Any fan of television can tell you that, from the 1950s through the early 1970s, Hollywood churned out some pretty unrealistic series where moms cleaned house wearing dresses and pearls, and dads smoked pipes and wore slippers and sweaters while both dispensed volumes of wisdom. My wife and I never resembled those TV characters. Like most real parents we resembled Dan and Rosanne Conner more than Mike and Carol Brady.
As fathers go I did not “know best.” I made lots of mistakes. I can look at each of my five grown children and see that, though they all very different people, they all have many of the same personality traits that my wife and I possess. This is not always a good thing. I see as many of my weakness in them as I do my strengths. If you ask my wife, though, she would tell you with a smile that our kids possess only her strengths and only my weaknesses.
Being a parent is an awesome thing. I love every one of my children dearly, yet it is, even to this day an awesomely frightful thing, as well. I wish I had known when they were little the things I know now. I would have been, I am certain, a much better parent.
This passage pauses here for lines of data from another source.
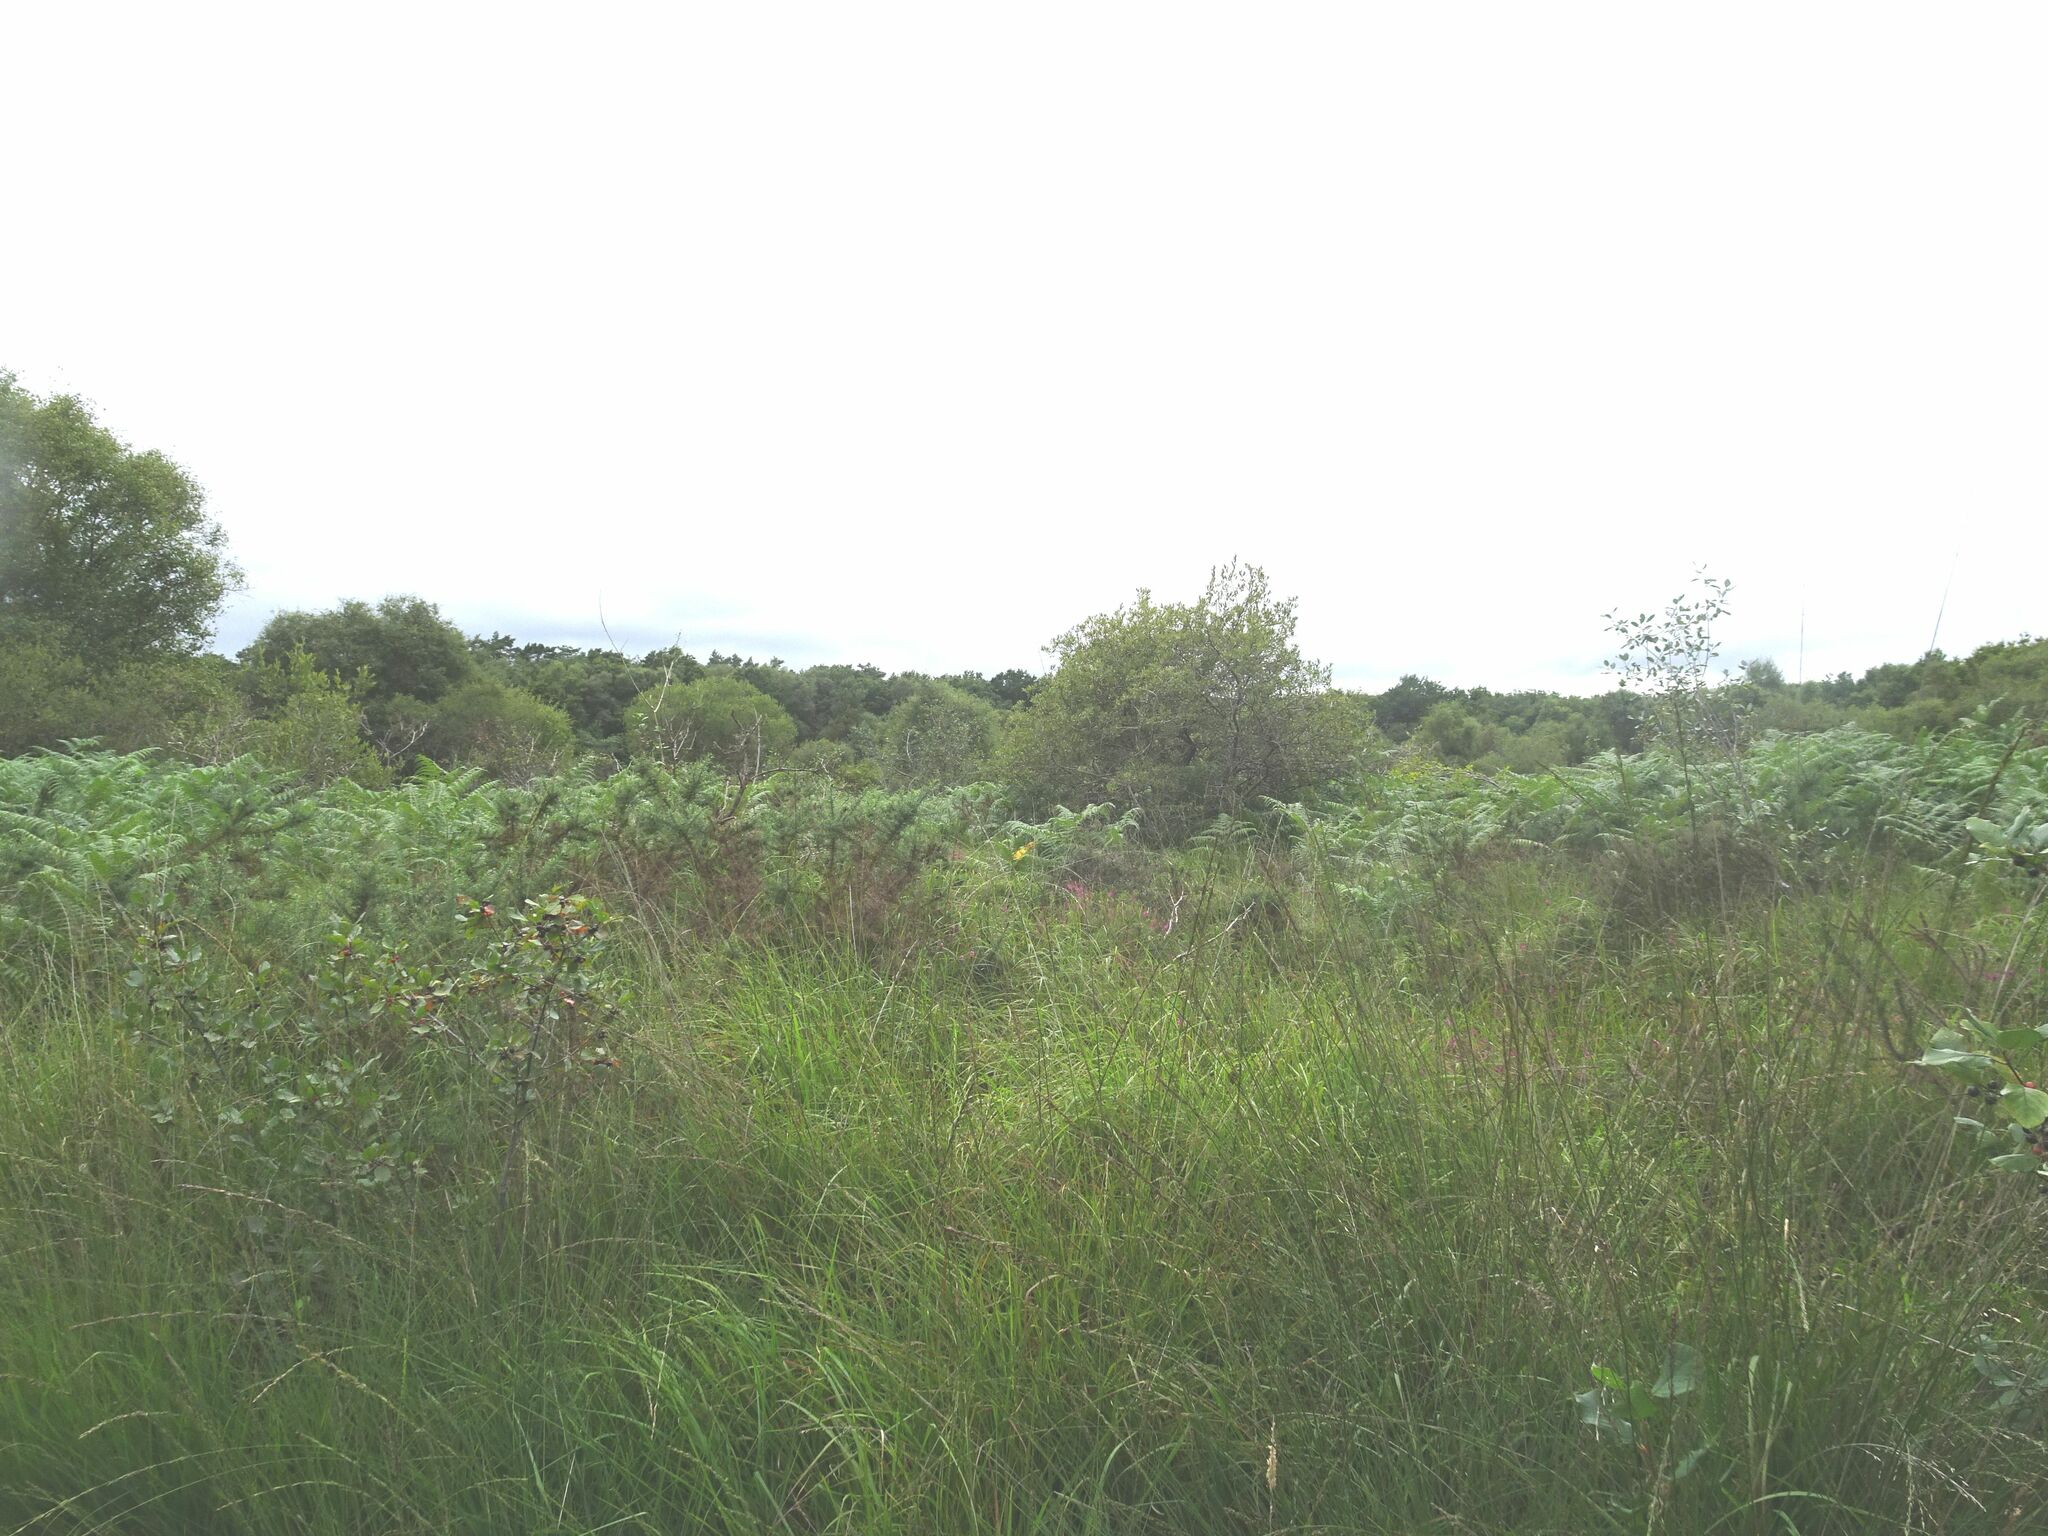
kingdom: Plantae
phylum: Tracheophyta
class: Polypodiopsida
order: Polypodiales
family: Dennstaedtiaceae
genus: Pteridium
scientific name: Pteridium aquilinum
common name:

I wish, too, that I had been a better example of a Christian to them. Paul, though not a parent, raised a great deal of “babes in Christ.” In other words, he discipled a lot of people. In closing his letter to the Philippians, he makes what seems like a casual statement that most of us just read right past. It is, though, not so casual. He says, “Do the things you’ve seen and heard me do.”
I know a great many parents who say, “Do as I say, not as I do.” A great many Christians offer up the same attitude about discipleship. “Here is what’s right. Here’s what I do.”
Are we good examples to “babes in Christ?” Are we good examples to our children and grandchildren?” Do we dare take up the challenge and ask others to look at us as an example of a good Christian?
Remember the only thing we can take with us to heaven is our loved ones.